CauseLocalisation de l'atteinteMécanisme
Baisse visuelle majeureVoie visuelle antérieure (rétine, NO+++) Atteinte de la rétine ou du NO 
Panphotocoagulation rétinienneNerfs ciliaires courtsRéinnervation aberrante du sphincter par fibres accommodatives
Pupille tonique (d'Adie)Ganglion ciliaireRéinnervation aberrante du sphincter par fibres accommodatives
Pupilles d'Argyll-RobertsonLésion tectaleAtteinte du tectum (neurosyphilis, tumeur, AVC, autres)
Réinnervation aberrante du III Nerf oculomoteur (III)Réinnervation aberrante du sphincter par fibres à destinée oculomotrices ou accommodatives
Neuropathie périphériqueNerfs ciliaires courtsPerte axonale
AVC: accident vasculaire cérébral ; NO: nerf optique.
) [20]. La dilatation pupillaire est médiocre. L'examen à la lampe à fente ne retrouve pas de mouvements vermiformes. Le tableau, initialement décrit chez des patients porteurs de neurosyphilis et devant lequel il faut demander une sérologie syphilitique, peut aussi se rencontrer au cours du diabète. À noter que cette présentation est plus rare mais voisine de celle de la pupille d'Adie bilatérale vieillie. Dans ce cas, il existe aussi une dissociation entre des réactions pupillaires absentes à la lumière et des réactions pupillaires conservées à la convergence, mais on retrouve habituellement des mouvements vermiformes. Devant ce tableau, il faut aussi demander une sérologie syphilitique.

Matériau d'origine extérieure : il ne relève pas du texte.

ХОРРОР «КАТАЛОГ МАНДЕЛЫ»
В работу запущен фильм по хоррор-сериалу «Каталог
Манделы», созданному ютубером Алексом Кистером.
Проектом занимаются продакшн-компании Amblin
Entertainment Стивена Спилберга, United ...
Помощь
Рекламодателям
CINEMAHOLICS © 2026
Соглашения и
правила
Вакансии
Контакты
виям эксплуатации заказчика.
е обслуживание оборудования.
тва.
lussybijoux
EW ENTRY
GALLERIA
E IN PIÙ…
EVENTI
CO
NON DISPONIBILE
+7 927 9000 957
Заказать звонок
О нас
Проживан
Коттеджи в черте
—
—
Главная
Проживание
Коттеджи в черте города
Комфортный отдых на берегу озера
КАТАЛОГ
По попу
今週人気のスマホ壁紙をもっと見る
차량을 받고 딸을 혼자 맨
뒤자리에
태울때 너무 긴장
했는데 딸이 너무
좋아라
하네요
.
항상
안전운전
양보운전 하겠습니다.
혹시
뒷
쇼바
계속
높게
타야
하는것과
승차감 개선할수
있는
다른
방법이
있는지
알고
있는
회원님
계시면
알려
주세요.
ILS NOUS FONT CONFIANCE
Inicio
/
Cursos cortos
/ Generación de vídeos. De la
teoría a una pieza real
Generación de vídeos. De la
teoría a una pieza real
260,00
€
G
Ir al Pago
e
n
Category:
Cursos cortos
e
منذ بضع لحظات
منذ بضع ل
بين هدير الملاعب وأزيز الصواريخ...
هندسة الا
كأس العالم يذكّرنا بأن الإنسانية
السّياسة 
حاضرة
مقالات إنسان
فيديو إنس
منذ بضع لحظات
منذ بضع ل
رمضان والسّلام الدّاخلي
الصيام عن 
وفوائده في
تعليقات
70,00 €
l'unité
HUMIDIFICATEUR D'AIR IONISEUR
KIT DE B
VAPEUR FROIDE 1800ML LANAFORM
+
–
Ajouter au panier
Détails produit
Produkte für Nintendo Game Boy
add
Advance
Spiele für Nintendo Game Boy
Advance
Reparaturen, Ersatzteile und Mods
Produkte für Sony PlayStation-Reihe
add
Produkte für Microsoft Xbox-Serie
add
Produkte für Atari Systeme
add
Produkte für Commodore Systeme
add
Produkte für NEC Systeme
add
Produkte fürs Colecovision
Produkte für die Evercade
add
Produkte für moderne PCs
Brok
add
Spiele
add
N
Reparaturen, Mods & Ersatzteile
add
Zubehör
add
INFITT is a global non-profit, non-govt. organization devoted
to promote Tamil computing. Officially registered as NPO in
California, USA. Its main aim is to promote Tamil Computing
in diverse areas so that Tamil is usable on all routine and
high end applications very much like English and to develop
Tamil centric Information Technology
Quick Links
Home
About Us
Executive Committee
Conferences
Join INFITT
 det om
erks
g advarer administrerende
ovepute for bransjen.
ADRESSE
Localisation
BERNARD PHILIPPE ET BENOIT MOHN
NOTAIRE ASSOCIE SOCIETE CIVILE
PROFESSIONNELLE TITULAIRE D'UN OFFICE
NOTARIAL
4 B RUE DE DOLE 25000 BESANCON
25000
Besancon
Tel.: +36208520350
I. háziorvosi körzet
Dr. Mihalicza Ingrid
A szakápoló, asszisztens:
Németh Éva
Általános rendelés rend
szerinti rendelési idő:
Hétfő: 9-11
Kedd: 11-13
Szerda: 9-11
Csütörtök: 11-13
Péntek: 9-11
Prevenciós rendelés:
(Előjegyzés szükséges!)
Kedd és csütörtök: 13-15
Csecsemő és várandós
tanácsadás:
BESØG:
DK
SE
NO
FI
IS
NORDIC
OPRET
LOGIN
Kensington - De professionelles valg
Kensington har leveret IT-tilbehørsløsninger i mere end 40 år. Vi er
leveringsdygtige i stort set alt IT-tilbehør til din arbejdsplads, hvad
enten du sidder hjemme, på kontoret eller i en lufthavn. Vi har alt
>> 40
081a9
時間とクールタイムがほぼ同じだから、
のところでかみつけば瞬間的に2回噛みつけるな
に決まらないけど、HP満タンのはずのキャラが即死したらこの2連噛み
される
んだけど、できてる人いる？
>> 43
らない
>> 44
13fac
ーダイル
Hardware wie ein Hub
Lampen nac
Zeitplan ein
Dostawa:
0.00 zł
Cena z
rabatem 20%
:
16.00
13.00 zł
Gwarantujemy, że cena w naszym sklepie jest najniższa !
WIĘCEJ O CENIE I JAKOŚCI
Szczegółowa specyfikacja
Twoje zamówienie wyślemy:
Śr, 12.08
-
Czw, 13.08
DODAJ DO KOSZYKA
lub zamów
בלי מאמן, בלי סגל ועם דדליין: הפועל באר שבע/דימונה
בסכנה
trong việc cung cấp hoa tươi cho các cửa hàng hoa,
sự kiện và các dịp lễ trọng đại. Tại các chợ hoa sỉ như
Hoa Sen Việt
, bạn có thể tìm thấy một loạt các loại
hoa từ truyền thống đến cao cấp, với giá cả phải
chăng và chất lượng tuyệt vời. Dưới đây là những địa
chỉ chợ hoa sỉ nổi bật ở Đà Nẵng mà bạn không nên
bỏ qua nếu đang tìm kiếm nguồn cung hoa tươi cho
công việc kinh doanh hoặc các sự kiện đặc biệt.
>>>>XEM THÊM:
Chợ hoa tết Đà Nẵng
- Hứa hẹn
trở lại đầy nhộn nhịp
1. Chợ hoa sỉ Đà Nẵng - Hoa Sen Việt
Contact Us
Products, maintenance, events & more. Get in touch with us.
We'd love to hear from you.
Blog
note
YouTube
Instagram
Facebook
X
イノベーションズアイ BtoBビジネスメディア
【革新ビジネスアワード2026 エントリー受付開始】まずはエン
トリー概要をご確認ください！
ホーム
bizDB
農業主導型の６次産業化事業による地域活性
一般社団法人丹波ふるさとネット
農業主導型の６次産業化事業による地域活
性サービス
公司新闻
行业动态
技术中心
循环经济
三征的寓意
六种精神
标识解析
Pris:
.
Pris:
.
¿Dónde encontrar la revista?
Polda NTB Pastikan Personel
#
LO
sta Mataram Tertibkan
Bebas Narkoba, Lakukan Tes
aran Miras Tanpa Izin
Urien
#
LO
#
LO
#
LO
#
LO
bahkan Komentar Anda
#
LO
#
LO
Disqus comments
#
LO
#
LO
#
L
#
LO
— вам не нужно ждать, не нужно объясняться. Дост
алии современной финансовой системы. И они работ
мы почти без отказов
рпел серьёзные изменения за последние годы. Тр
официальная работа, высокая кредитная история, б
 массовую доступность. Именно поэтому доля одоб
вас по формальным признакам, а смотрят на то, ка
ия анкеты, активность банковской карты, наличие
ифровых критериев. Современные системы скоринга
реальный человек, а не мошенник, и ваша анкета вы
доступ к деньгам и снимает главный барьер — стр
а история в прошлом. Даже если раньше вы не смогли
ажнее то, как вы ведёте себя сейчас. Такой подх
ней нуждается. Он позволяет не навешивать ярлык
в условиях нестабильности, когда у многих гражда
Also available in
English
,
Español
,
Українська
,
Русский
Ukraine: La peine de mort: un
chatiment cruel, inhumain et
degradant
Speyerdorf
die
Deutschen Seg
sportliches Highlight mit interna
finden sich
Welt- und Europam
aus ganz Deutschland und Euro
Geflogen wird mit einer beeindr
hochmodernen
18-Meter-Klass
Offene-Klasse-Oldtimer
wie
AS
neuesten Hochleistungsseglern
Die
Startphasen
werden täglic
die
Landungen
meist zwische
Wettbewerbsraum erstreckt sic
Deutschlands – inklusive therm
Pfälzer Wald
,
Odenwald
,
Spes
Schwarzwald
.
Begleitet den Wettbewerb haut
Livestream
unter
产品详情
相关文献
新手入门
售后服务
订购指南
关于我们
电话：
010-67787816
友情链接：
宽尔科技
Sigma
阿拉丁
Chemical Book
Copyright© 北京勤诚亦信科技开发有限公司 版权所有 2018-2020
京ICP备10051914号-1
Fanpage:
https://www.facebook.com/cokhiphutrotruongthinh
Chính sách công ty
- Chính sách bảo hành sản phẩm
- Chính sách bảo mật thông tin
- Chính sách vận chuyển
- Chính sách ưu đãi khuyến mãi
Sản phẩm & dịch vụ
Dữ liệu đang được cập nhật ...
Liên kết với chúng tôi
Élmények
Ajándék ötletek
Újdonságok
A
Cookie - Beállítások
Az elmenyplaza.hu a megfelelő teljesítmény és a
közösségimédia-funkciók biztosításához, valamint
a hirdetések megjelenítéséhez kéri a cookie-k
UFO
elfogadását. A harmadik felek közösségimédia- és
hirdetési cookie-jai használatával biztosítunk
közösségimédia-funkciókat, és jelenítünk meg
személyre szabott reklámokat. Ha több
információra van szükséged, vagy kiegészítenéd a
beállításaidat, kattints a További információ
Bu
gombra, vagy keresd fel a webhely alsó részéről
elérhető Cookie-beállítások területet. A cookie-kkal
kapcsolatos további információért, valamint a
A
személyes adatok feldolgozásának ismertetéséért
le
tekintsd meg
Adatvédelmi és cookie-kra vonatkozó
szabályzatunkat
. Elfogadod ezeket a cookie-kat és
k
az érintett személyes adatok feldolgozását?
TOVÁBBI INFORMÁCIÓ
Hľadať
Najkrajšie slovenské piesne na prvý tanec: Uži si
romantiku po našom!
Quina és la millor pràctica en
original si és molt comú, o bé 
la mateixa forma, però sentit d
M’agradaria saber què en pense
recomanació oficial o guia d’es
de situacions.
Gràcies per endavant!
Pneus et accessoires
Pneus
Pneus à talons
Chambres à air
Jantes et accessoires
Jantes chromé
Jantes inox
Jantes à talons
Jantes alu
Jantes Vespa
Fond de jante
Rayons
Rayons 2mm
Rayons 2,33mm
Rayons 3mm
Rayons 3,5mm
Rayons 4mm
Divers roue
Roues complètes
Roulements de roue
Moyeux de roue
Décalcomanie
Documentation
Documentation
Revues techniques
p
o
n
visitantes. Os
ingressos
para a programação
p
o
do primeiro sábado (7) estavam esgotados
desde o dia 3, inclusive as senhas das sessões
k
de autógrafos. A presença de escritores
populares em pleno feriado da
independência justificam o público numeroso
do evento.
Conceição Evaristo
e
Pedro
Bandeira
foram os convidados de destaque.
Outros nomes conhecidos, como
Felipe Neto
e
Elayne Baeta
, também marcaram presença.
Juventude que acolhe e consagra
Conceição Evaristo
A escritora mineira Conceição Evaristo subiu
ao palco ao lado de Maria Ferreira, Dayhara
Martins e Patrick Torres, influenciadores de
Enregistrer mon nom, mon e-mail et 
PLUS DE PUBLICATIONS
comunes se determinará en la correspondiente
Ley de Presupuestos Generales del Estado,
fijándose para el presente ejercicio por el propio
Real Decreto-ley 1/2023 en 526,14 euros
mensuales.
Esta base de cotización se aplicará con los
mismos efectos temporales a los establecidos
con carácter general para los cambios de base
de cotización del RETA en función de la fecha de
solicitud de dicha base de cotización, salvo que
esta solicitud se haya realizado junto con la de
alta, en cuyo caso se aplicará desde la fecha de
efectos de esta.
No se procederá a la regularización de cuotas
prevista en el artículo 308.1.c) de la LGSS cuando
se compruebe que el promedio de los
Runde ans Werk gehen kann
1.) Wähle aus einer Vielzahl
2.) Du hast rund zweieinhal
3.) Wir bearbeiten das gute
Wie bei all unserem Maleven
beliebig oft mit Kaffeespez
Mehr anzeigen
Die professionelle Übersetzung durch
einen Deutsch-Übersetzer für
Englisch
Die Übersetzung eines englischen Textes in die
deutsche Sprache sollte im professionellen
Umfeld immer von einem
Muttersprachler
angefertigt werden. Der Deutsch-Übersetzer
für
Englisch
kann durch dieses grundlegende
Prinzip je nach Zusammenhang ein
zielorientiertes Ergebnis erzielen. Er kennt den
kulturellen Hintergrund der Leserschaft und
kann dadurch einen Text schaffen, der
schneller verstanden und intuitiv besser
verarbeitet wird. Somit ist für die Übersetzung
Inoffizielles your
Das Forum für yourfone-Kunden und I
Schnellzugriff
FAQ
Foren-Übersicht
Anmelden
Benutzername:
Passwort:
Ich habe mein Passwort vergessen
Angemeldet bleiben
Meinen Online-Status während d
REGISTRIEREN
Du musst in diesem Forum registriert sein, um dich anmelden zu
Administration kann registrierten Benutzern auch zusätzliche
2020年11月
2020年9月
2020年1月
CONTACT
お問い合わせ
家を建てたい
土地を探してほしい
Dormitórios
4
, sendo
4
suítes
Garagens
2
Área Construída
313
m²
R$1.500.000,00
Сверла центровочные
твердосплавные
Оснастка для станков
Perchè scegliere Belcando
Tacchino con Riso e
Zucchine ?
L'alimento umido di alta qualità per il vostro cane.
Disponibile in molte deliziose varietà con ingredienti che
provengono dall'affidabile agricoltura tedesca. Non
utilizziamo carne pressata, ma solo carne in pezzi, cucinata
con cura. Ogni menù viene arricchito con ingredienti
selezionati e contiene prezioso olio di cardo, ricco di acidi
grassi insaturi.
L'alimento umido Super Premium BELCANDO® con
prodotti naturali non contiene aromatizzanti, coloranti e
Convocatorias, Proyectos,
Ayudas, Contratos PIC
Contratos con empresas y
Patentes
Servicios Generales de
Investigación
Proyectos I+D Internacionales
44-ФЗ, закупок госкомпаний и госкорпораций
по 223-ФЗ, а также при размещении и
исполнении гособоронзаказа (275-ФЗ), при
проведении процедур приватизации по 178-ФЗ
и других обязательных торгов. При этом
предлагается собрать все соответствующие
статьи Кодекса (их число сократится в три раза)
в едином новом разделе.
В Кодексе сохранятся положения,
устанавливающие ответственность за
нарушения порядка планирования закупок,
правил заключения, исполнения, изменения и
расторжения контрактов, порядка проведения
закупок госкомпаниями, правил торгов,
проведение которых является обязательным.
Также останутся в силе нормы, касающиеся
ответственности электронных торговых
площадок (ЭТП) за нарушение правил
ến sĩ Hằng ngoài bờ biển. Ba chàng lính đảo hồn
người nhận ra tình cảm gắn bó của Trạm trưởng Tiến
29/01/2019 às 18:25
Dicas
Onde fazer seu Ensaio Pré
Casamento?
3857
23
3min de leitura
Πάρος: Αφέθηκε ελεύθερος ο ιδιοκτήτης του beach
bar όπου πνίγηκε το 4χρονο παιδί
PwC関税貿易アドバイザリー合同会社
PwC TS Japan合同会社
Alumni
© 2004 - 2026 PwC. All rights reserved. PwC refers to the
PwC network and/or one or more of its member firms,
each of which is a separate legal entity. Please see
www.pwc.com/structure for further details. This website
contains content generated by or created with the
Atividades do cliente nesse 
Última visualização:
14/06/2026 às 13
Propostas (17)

Syndrome mésencéphalique dorsal ou prétectal
Le tableau correspond à une atteinte de la commissure postérieure dans la région prétectale, à la partie haute et postérieure du mésencéphale. Les pupilles sont en mydriase le plus souvent bilatérale, aréactive à la lumière avec, comme dans la pupille d'Argyll, une relative conservation du myosis à l'accommodation-convergence (tableau 22-3). Dans sa forme complète (voir chapitre 15 ), il s'y associe une cycloplégie, une paralysie du regard de type supranucléaire, un nystagmus retractorius, des anomalies palpébrales et des troubles de la convergence. Les causes les plus fréquemment retrouvées sont les tumeurs de la région pinéale et les accidents vasculaires cérébraux.
Anomalies pupillaires bilatérales lors d'atteintes du système nerveux autonome
Lorsque la taille des deux pupilles est anormale, il faut savoir si cette anomalie est isolée ou si elle s'intègre dans un tableau neurologique plus riche, avec en particulier d'autres anomalies du système nerveux autonome. L'atteinte pupillaire bilatérale est plus difficile à analyser en l'absence de pupille controlatérale pour servir de témoin. Pour une atteinte parasympathique, le diagnostic repose sur la présence d'une mydriase bilatérale en situation photopique avec mauvaise réaction pupillaire à la lumière, d'une hypersensibilité à la pilocarpine diluée et parfois de signes de dénervation-réinnervation aberrante. Le diagnostic de CBH bilatéral repose sur le myosis à l'obscurité, parfois le ptosis et le retard à la décontraction pupillaire, l'absence de dilatation à l'instillation de cocaïne, ou une dilatation anormale à l'instillation d'apraclonidine. Les causes et les mécanismes de ces atteintes bilatérales sont multiples.
On citera le diabète, l'amylose, les polyradiculonévrites aiguës (syndrome de Guillain-Barré, syndrome de Miller-Fisher, ophtalmoplégie aiguë sans ataxie), la maladie de Charcot-Marie-Tooth, le syndrome paranéoplasique de Lambert-Eaton et le botulisme [21,22]. Dans ce dernier, les manifestations cliniques sont liées à la toxine, le plus souvent présente dans un aliment mal stérilisé, qui bloque la transmission cholinergique au niveau du système nerveux périphérique. Après une incubation variable avec présence de signes digestifs, une paralysie flasque se développe. L'atteinte pupillaire parasympathique et l'ophtalmoplégie avec atteinte préférentielle de l'abduction comptent parmi les signes fréquents et précoces. L'atteinte pupillaire à la phase aiguë est celle d'une mydriase aréactive avec cycloplégie. Elle peut évoluer vers un tableau de pupille tonique avec réaction tonique de la pupille à l'accommodation-convergence, contractions sectorielles du bord pupillaire et hypersensibilité à la pilocarpine diluée. Ces anomalies peuvent être transitoires ou permanentes. Le diagnostic repose sur la sérologie.